Top of INFORMATION GIVEN

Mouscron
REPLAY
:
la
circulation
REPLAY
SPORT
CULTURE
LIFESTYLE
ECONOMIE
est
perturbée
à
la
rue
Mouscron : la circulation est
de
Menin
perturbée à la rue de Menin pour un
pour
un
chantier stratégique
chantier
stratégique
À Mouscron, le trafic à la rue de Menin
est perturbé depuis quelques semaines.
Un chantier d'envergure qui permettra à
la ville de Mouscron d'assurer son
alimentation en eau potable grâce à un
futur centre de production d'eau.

Bottom of INFORMATION GIVEN

JOB -
Rewrite the rows as a numbered list, covering the stretch from the very first line through the line containing "À Mouscron, le trafic à la rue de Menin", that line included. Skip any blank lines.

SOLUTION -
1. Mouscron
2. REPLAY
3. :
4. la
5. circulation
6. REPLAY
7. SPORT
8. CULTURE
9. LIFESTYLE
10. ECONOMIE
11. est
12. perturbée
13. à
14. la
15. rue
16. Mouscron : la circulation est
17. de
18. Menin
19. perturbée à la rue de Menin pour un
20. pour
21. un
22. chantier stratégique
23. chantier
24. stratégique
25. À Mouscron, le trafic à la rue de Menin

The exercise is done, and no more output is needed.